Task item :: Find the number of lines below in which the word "Helmstedt" appears, and write that number only.
___ Listed records
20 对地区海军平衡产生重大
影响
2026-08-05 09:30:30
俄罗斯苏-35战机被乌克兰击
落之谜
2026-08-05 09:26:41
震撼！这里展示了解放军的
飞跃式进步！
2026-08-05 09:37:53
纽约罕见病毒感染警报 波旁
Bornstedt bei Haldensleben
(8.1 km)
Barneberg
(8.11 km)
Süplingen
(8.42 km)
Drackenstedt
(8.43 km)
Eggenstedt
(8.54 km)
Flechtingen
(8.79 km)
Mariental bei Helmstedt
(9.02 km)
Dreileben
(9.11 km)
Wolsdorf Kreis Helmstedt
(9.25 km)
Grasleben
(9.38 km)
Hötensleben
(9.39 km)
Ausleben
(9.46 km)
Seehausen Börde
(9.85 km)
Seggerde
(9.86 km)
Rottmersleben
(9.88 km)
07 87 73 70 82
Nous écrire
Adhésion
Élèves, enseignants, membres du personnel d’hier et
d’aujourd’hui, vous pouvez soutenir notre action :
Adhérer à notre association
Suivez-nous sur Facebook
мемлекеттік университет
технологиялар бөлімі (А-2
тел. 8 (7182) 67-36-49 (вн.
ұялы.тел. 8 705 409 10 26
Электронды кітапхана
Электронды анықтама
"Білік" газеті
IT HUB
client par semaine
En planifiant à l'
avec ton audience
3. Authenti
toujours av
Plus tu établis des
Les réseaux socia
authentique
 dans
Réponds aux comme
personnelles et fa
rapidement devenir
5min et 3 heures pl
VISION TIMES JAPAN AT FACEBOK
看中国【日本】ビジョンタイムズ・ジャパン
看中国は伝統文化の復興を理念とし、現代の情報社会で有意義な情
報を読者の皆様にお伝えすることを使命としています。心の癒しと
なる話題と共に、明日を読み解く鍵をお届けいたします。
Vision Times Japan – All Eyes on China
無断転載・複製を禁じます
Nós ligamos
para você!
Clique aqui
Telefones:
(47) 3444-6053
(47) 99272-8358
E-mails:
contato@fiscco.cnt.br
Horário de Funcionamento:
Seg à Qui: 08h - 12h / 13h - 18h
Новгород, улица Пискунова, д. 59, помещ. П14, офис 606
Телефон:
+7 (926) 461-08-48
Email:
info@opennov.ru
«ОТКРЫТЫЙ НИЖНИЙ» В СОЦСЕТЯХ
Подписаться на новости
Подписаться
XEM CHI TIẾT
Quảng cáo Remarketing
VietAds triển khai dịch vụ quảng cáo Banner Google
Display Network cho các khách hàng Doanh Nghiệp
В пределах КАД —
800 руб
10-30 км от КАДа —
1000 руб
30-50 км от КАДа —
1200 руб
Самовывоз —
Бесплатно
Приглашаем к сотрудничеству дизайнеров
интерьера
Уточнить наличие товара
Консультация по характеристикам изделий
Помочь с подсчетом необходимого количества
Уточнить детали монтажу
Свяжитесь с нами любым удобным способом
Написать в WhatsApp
______
Exercise solution :: 2